Shakuntala Devi of Bengaluru, India, made the Guinness Book of World Records in 1982 when she multiplied two thirteen-digit integers in 28 seconds and gave the right solution. ‘The Human Calculator,’ as the amazing mental calculator was called.

7. Freddie Mercury and Sir Ben Kingsley have Indian grandparents

The iconic vocalist Freddie Mercury of the British band Queen was known as Farrokh Bulsara in Parsi. Sir Ben Kingsley is the son of Rahimtulla Harji Bhanji and Anna Lyna Mary, and is a well-known actor. Krishna Pandit Bhanji is his given name.

8. India sets up a voting poll booth for one

During elections, India puts up a single-person voting station in the Gir Forest. Mr. Mahant Bharatdas Darshandas has been voting in a polling booth specifically designed for him since 2004.

9. It was the first country to produce sugar

Since ancient times, India has been producing sugar. The usage of sugarcane and its benefits in medicine and food were first discovered the people on the Indian subcontinent.

10 .It is home to a floating post office
India has the most post offices per capita in the world. The Indian state of Kashmir has a floating post office atop a boat, as if India wasn’t already exclusive enough. The post office is located on the famed and gorgeous Dal Lake, a popular tourist destination in Kashmir, and the floating post office adds to its distinctiveness.
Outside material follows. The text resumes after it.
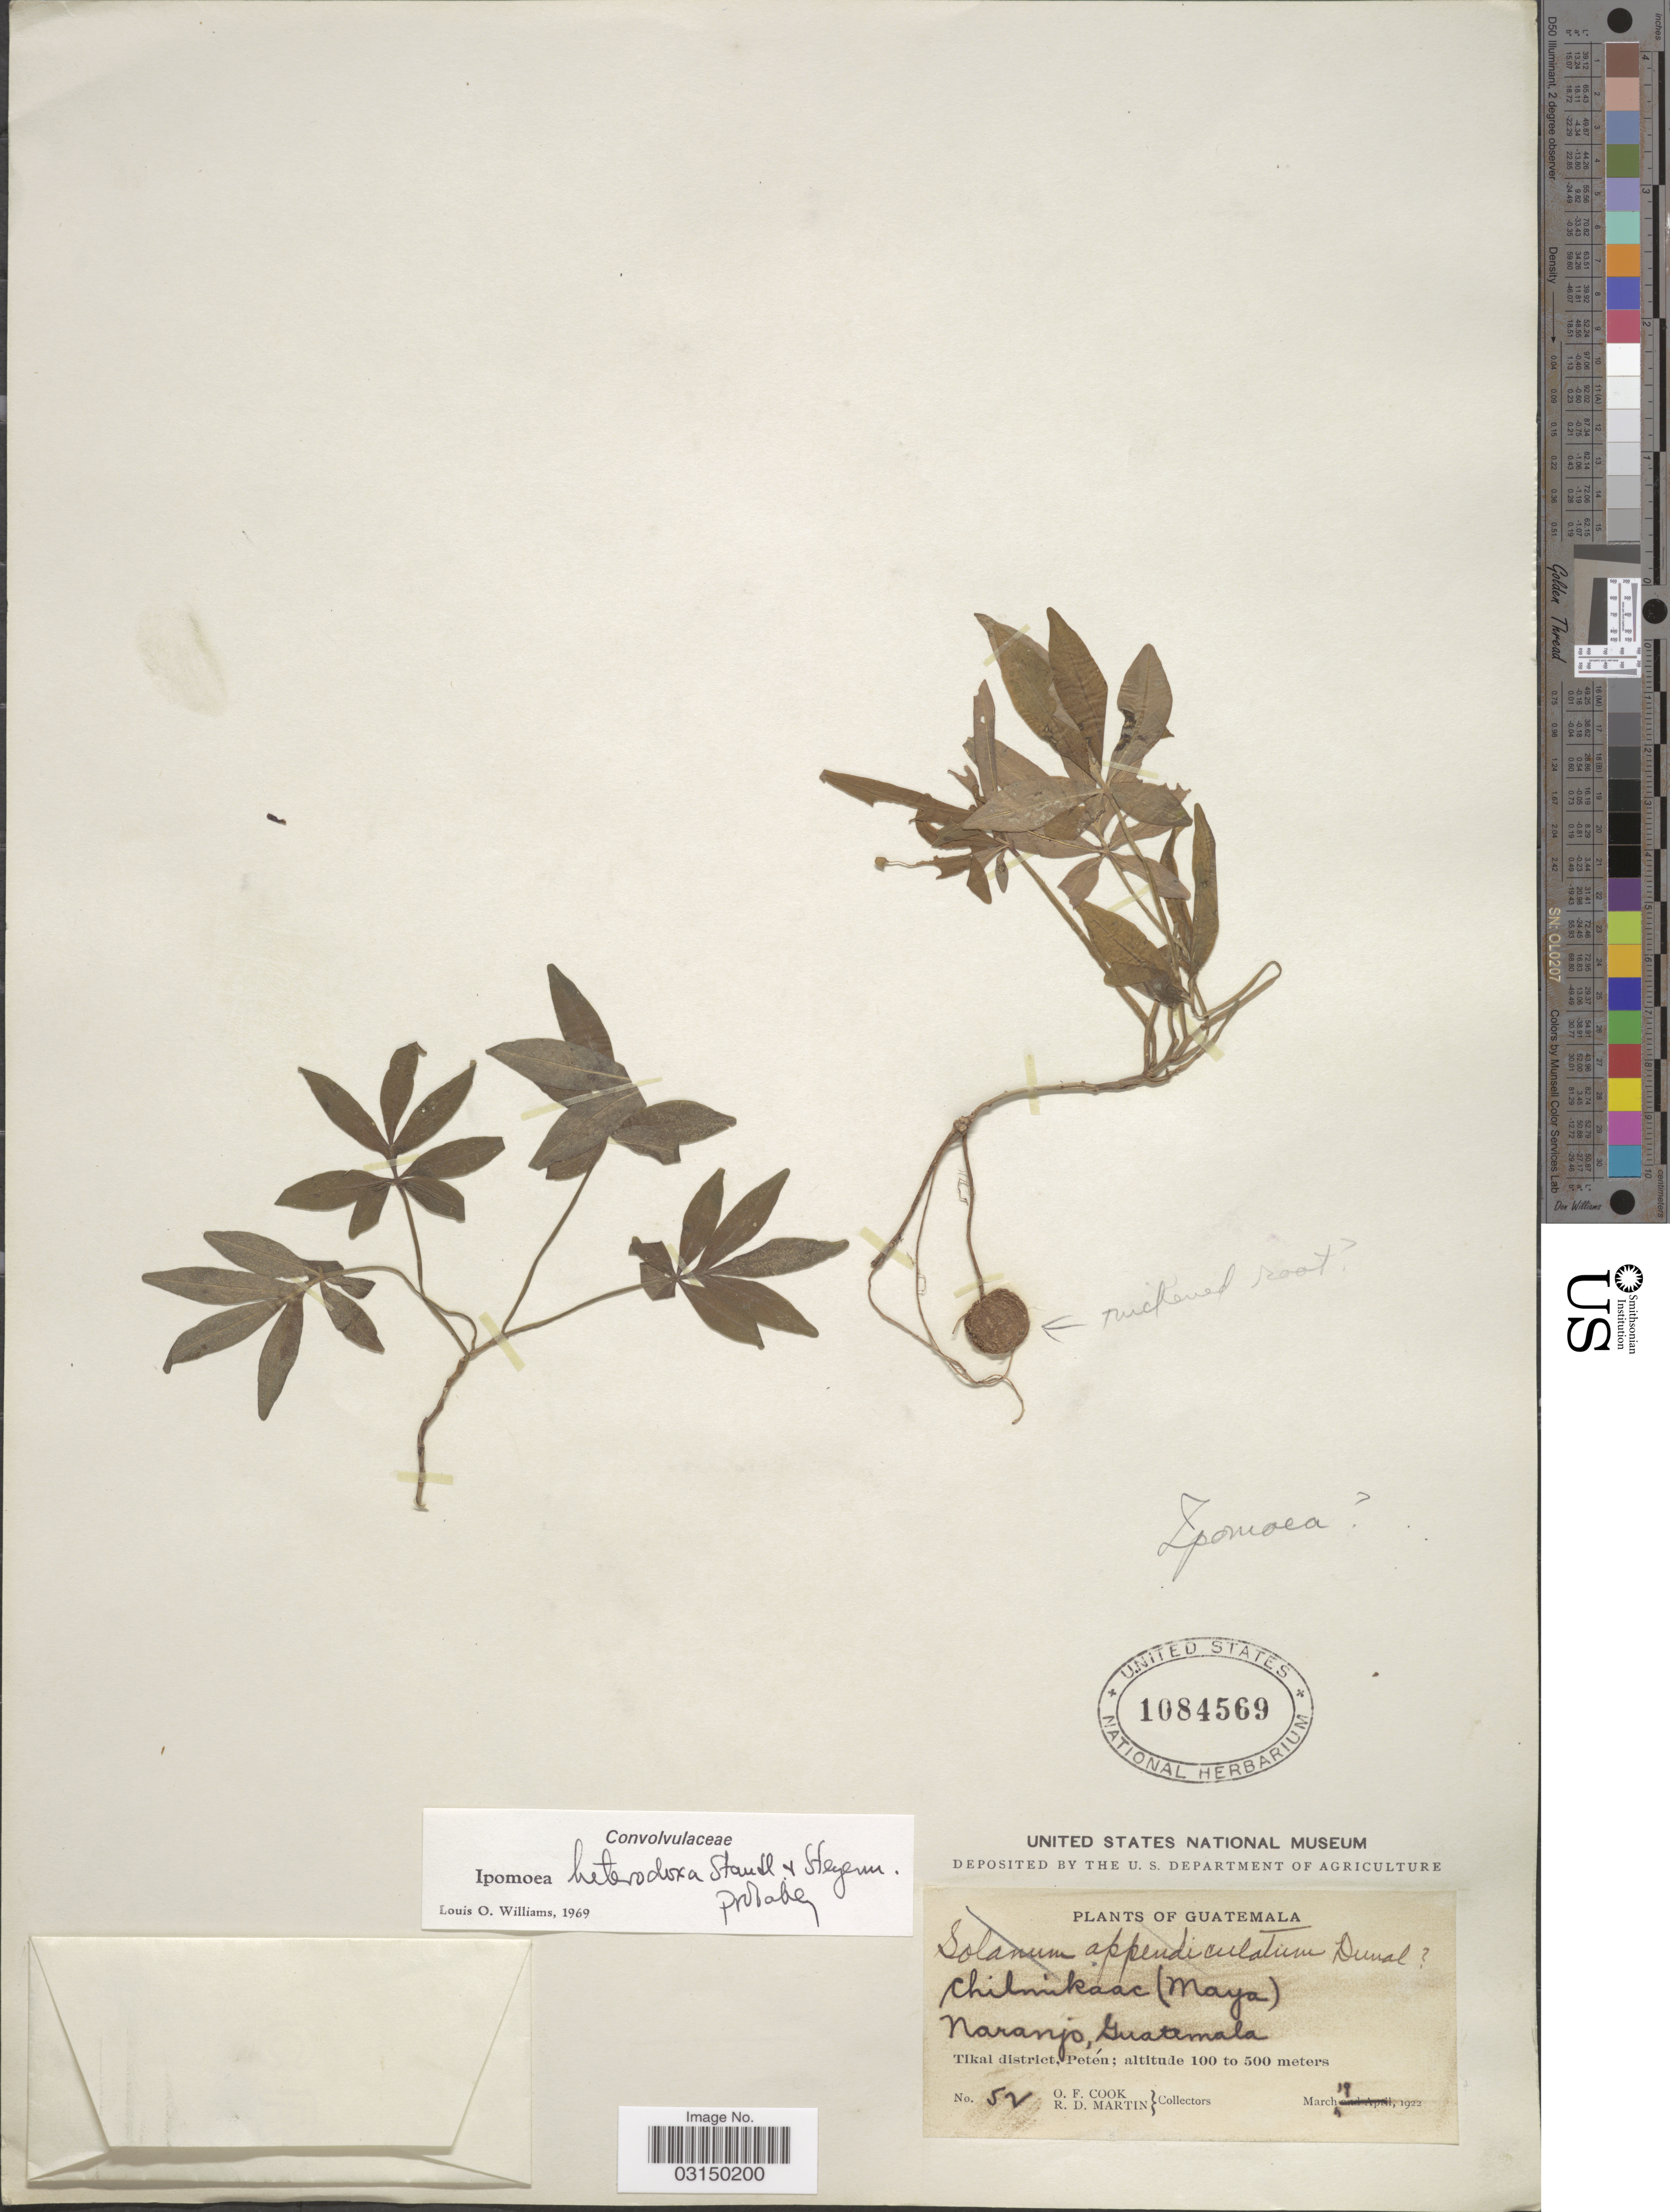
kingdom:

11. It has a village called Snapdeal.com Nagar

After snapdeal.com, the e-commerce company, erected 15 hand-pumps in Shiv Nagar hamlet in Muzaffarnagar, Uttar Pradesh, the village was renamed ‘Snapdeal.com Nagar’ so that the locals wouldn’t have to go for kilometres to obtain water. Snapdeal’s logo is plastered all over the village.

12. It is the wettest inhabited place in the world

In 1985, a village called Mawsynram in the state of Meghalaya got 26,000 mm of rain, earning it the title of “wettest place on earth.” This little town, nestled in the beautiful Khasi Hills in northeast India, doesn’t have much to offer visitors other than rain.